══ RECORDS SUPPLIED ══

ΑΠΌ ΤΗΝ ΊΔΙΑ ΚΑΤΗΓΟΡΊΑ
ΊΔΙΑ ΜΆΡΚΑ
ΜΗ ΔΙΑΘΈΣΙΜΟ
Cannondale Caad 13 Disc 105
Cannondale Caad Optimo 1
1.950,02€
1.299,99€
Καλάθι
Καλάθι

═══

__WHAT YOU ARE ASKED TO DO__. Look back at the records above. Repeat all of them exactly.

__FINISHED EXERCISE__.
ΑΠΌ ΤΗΝ ΊΔΙΑ ΚΑΤΗΓΟΡΊΑ
ΊΔΙΑ ΜΆΡΚΑ
ΜΗ ΔΙΑΘΈΣΙΜΟ
Cannondale Caad 13 Disc 105
Cannondale Caad Optimo 1
1.950,02€
1.299,99€
Καλάθι
Καλάθι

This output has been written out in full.